Some stress is actually positive. I truly don’t believe that I’d get through a day at work without a healthy level of anxiety. Sometimes you need a looming deadline or an upcoming date to motivate you to use your time and energy wisely. After I finished college a semester early, I was lucky enough to have the financial support of my parents for a couple of months while i was looking for a job. I had a lot of extra time to do yoga, go to museums, see friends and relax. But honestly, without a major stressor like school or work propelling me forward, I was pretty miserable. I’ve found that being a bit stressed out in a structured way actually makes me happier person.
It’s important to acknowledge those things that unnecessarily stress you out. Some worries simply aren’t worth the energy they consume. And during your 20s, those silly stressors become more clear. In the last few years, I’ve decided to let go of my stress about things like styling my hair on a daily basis, perpetually running 5-10 minutes late, being the shortest person in the room when I wear flats and not cooking as much as I’d like to.
It’s also important to acknowledge that you don’t have control over everything. While some stressors are worth ditching because they’re silly, others aren’t worth worrying about because you simply have zero control over them. After several people closely connected to me passed away a few years ago, I used to spend a ridiculous amount of time trying to visualize my own final moments, which nearly always sent me straight into a panic. Eventually I realized that some things are better left unthought about — especially those realities that are going to occur whether or not you waste time being afraid of them. I’ve since applied this lesson to other, less existential worries, like whether or not someone will text me back or the stress of being forced to move apartments a few months earlier than intended.
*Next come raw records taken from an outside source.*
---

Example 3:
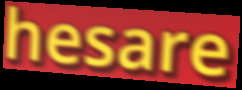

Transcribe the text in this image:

hesare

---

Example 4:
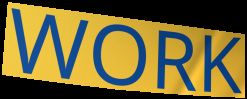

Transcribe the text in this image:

WORK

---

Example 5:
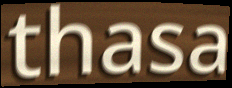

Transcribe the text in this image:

thasa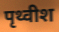
पृथ्वीश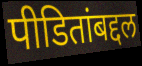
पीडितांबद्दल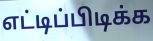
எட்டிப்பிடிக்க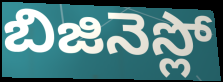
బిజినెస్లోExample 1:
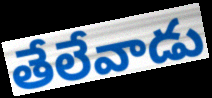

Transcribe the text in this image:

తేలేవాడు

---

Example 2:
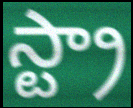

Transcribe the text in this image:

స్ట్రా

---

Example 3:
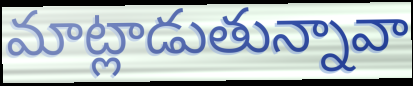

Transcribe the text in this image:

మాట్లాడుతున్నావా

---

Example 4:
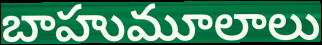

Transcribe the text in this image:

బాహుమూలాలు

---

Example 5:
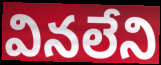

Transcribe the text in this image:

వినలేని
Learn to let go. Often stressful things pile up to the point where you feel as though there simply aren’t enough hours in the day to do it all. (In fact I feel this way nearly every day.) First of all, accept that you can’t do everything all of the time. Second, pick a few things that need to happen and focus on those. Not answering every email right away or waiting to finish a work assignment that’s less pressing or skipping out on those after-work drinks once in awhile is not the end of the world. Accept that adult life means prioritizing more carefully than you used to.
You need to schedule in “me time.” Whether that means finding a therapist who is covered under your health insurance plan to speak with on a weekly basis or just carving out an hour now and then to go to a yoga class, having some mental health breaks built into your week is important and necessary. Unless you treat these things as vital parts of your life, you won’t follow through with them. And it’s so important that you do. Setting aside one night a week to go to therapy for the past two years has given me the ability to handle emotional challenges and stressors in a productive way that I genuinely couldn’t before. But I had to get myself there first.
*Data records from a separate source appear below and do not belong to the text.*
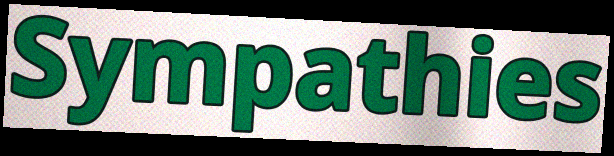
SympathiesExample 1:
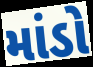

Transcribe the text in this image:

માંડો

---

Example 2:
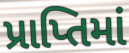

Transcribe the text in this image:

પ્રાપ્તિમાં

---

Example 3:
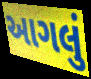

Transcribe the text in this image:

આગલું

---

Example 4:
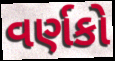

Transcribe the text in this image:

વર્ણકો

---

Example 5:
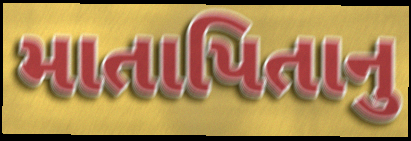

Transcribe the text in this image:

“De-stressing” doesn’t mean that stress is going to disappear. Here at HuffPost we talk about stress and how to reduce it a lot, which is awesome. But I found myself feeling guilty that despite working in an office that values stressing less, I was still stressed. It’s important to be kind to yourself when it comes to your mental health — and to realize that dealing with stress is an ongoing process. There’s no one right solution and feeling stressed about the fact that you’re feeling stressed really helps nothing.
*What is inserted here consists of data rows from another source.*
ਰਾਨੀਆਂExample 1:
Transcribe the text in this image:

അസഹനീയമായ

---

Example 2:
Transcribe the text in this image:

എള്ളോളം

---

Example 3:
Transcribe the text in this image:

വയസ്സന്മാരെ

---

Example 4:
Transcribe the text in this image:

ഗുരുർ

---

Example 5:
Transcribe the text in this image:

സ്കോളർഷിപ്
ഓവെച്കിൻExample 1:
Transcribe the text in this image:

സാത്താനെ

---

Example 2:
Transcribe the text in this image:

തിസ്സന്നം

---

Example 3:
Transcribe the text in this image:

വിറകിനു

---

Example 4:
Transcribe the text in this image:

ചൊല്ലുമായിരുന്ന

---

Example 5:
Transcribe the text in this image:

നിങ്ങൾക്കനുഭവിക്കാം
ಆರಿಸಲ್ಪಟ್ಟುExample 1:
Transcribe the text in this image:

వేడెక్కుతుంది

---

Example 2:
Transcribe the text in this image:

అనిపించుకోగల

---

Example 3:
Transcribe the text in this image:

Most importantly, remember to enjoy. I know that there are a million and one stressful things I have yet to encounter — after all, I’m only in my 20s. But I anticipate being able to deal with these future worries by constantly reminding myself to enjoy the little things, like leaving work 30 minutes early or walking around Washington Square Park during a sunset or experiencing the heart flip that comes along with a really excellent first date. In life, the good far outweighs the bad. I’d rather not waste too much time stressing.